A Long Island Vacation: Things to do

LONG ISLAND IS RICH WITH HISTORY, NATURAL LANDMARKS & BONE FISHING.

Want to brush up on the history, culture, and customs of The Bahamas? Plan a visit to the Long Island Museum. The entire island is dotted with plantation ruins, historic cottages, and groups of pristine, white, and bright blue gothic churches.

On the east coast, the island features dramatic cliffs, pristine scuba diving, and coral reefs. The western coast is where you'll find shallow, azure bays, exotic birds, kayaking, and is a perfect place to splash and swim around. Beautiful, secluded beaches are the perfect setting for a tropical honeymoon or destination wedding.

Some of the best beaches in The Bahamas are on Long Island. The Love Beaches as they are called, are covered in pink sand. A short distance away is a shallow bay, a perfect place for children to frolic and play.

Twenty miles south of Stella Maris is Salt Pond. This thriving commercial business section is home to Long Island’s salt production as well as the island's lobster and fish processing plants.

Dunmore Town exudes a sense of nostalgia in its crafts, artwork, and centuries-old churches. Tour the ruins and relics of the Dunmore Plantation, an old estate and former slave plantation built of limestone. Vivid drawings grace the walls, depicting sailboats used during the plantation era. The pillars, believed to be gateposts from the old plantation, can be seen a mile from this historic estate.

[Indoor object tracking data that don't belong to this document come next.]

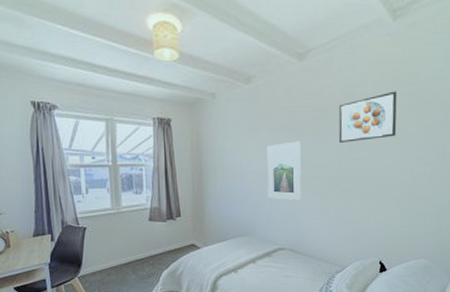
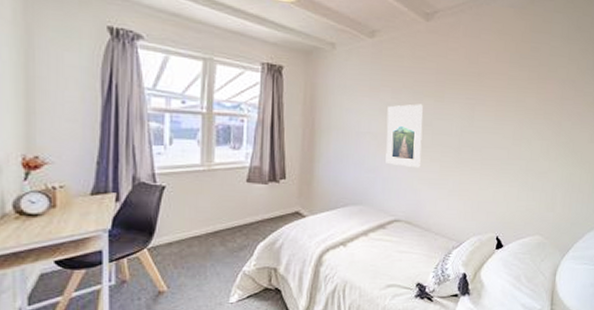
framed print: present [338,91,398,143] -> none [461,62,519,110]

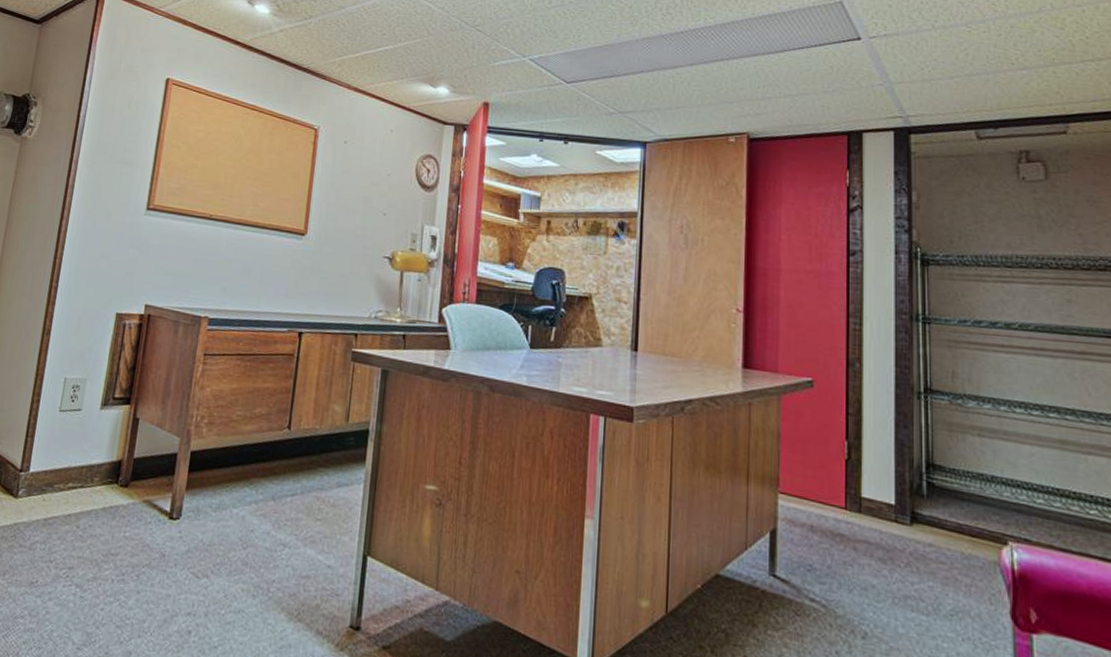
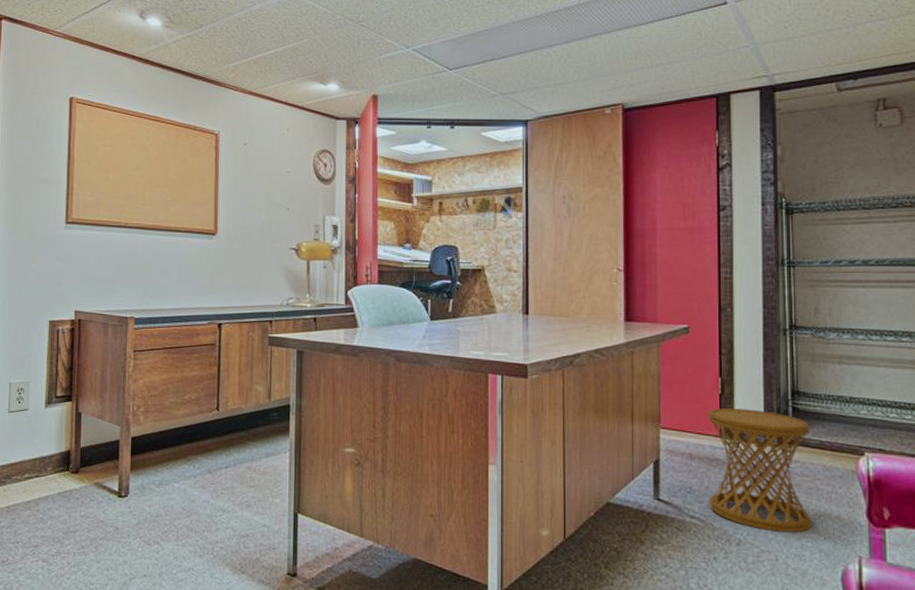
side table: none [831,475,949,630] -> present [708,408,812,533]

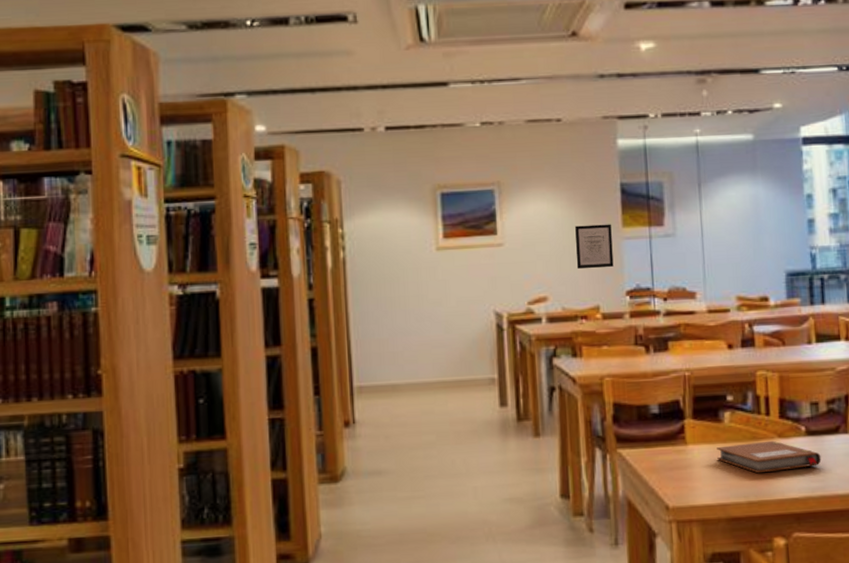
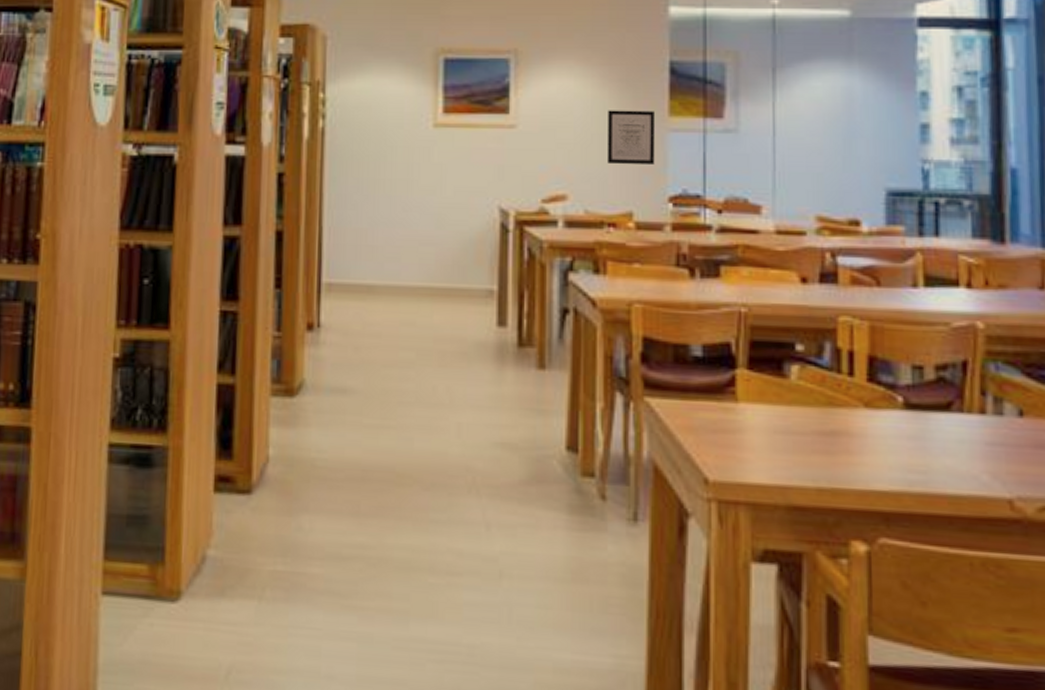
notebook: present [717,440,822,474] -> none [778,409,924,452]

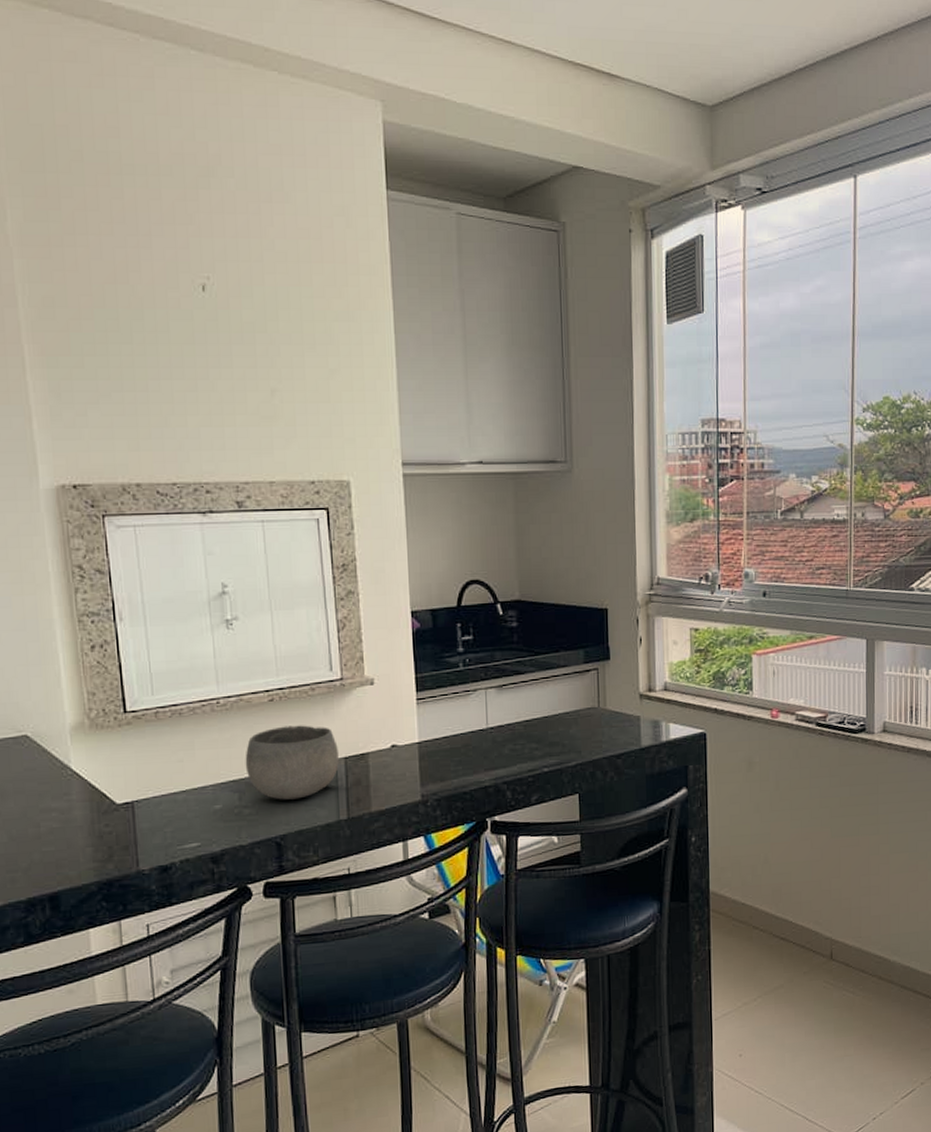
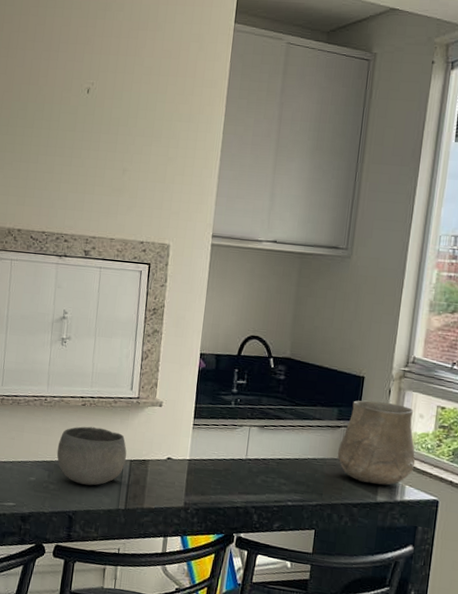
ceramic cup: none [590,633,676,729] -> present [337,400,416,485]

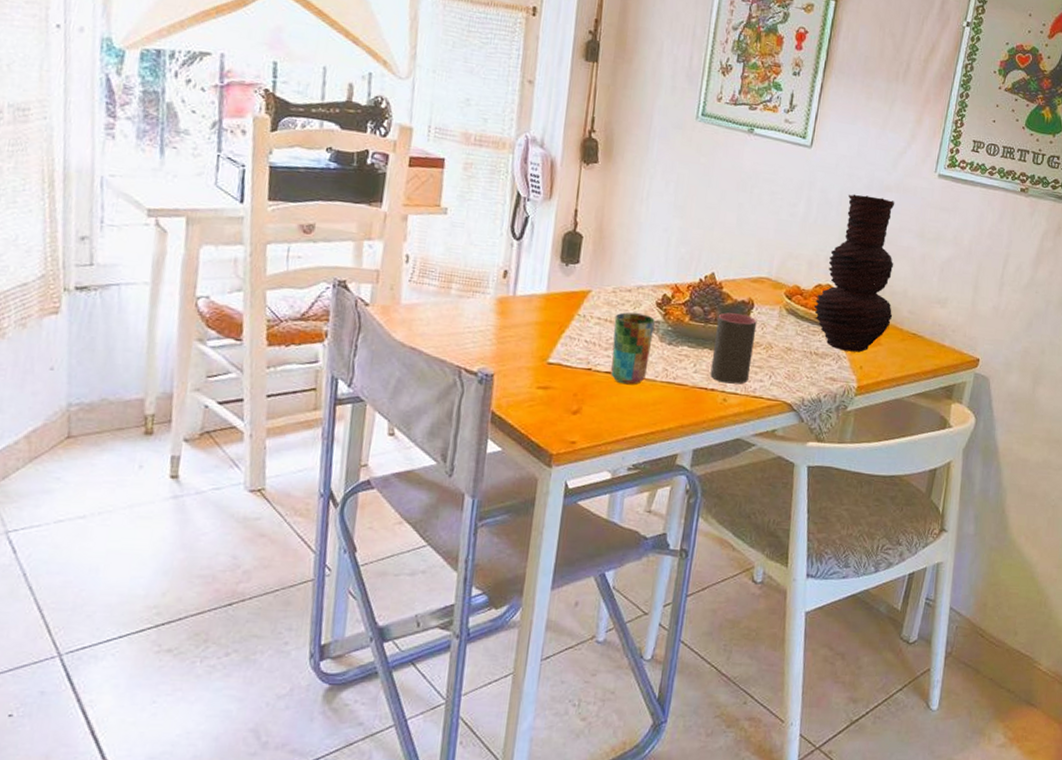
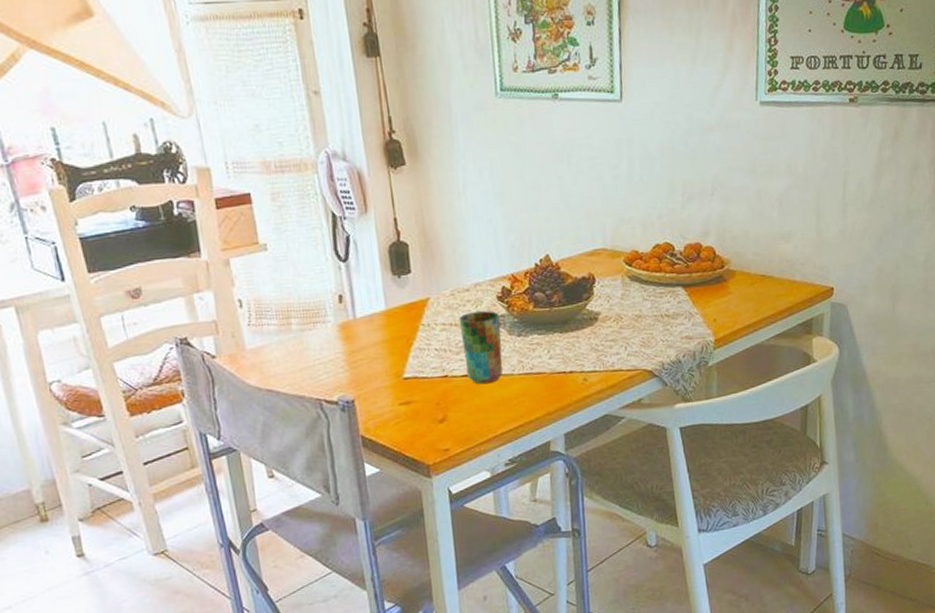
cup: present [710,312,757,384] -> none [561,290,605,363]
vase: present [813,194,895,353] -> none [655,140,738,307]

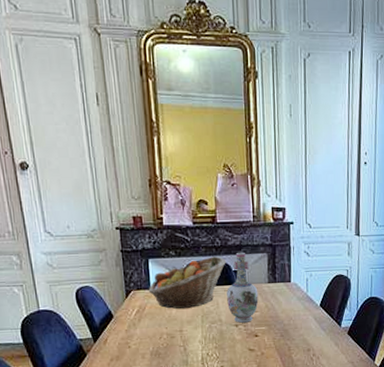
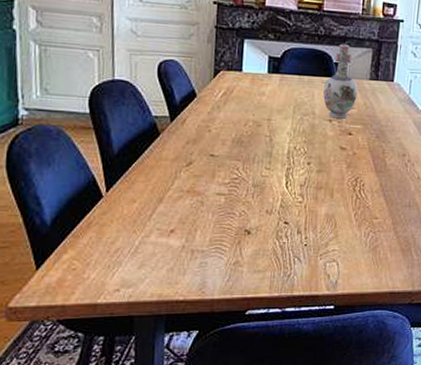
fruit basket: present [149,256,226,309] -> none [240,45,328,97]

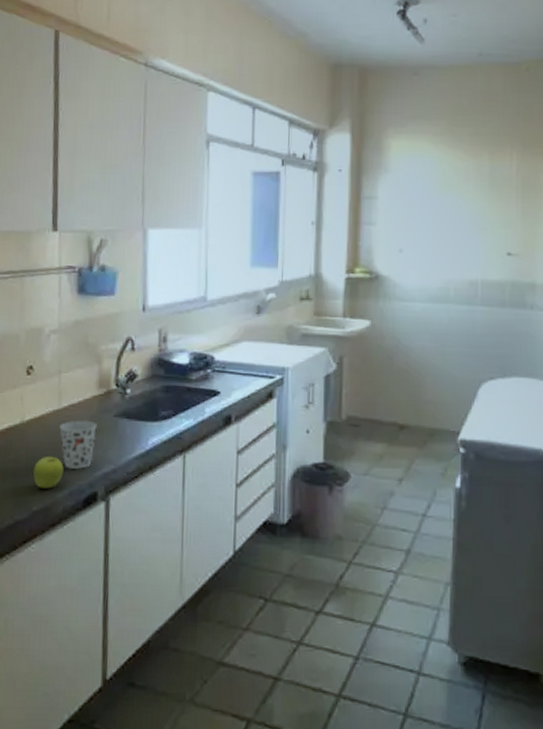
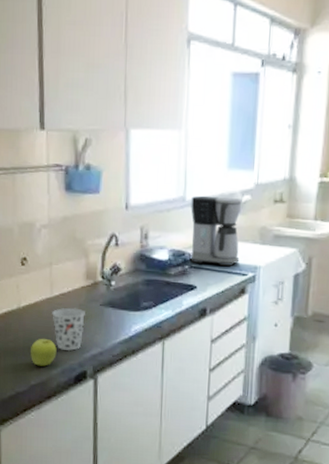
coffee maker: none [212,295,267,368] -> present [189,195,242,266]

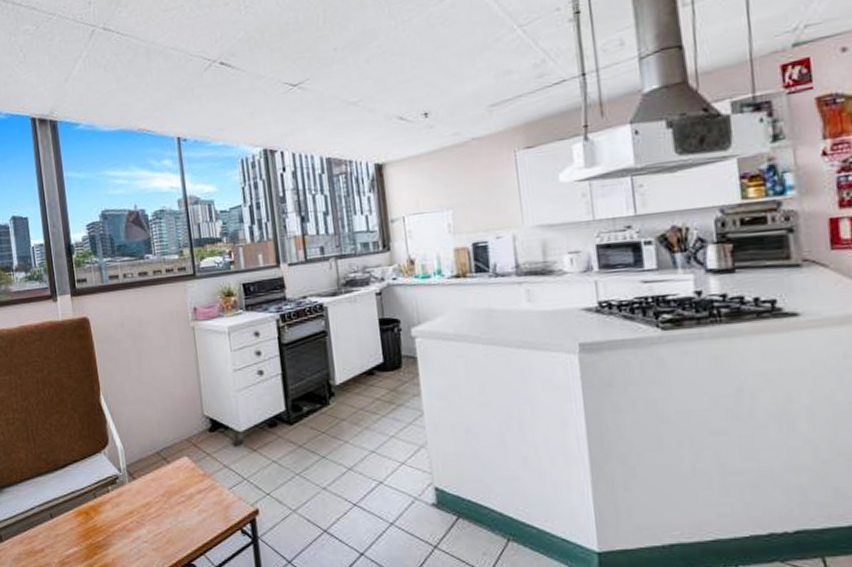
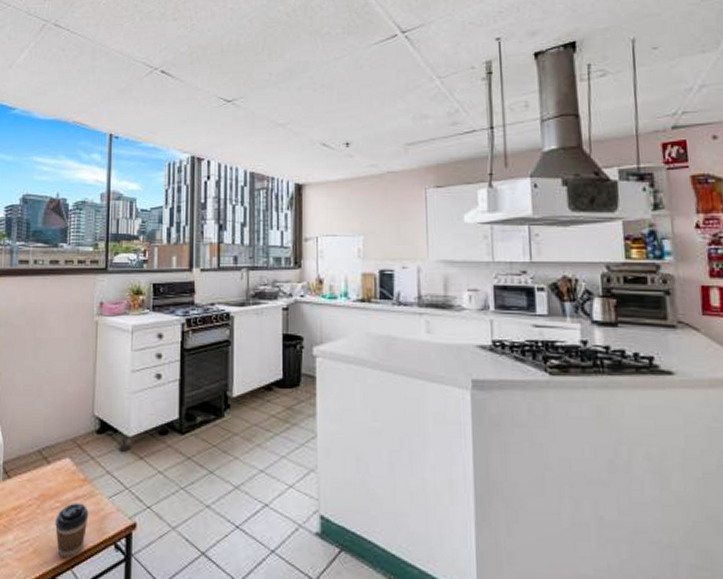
coffee cup: none [182,496,213,545] -> present [55,502,89,559]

The first known settlers in The Bahamas were the Lucayan Indian tribe. Many of their artifacts and prehistoric drawings were discovered in Hamilton's Cave on Long Island. Explore this ancient cave system and see the historic cavern drawings—the remaining relics of Bahamian history.

The list of stunning sites about Long Island begins in Clarence Town—a peaceful settlement near superb snorkeling and scuba diving. Next, are the turquoise shallows at Turtle Cove that lead to one of the world's deepest blue holes at 660-feet. Navigate the eight largest underwater cavern in the world out to pristine tropical beaches.

On the northernmost tip of the island, North Long Island, there is a 15-foot tall stone obelisk. The stunning views and bright green seas offer some of the best snorkeling and scuba diving around. It’s a scene that takes your breath away—a true example of what makes Long Island a special place.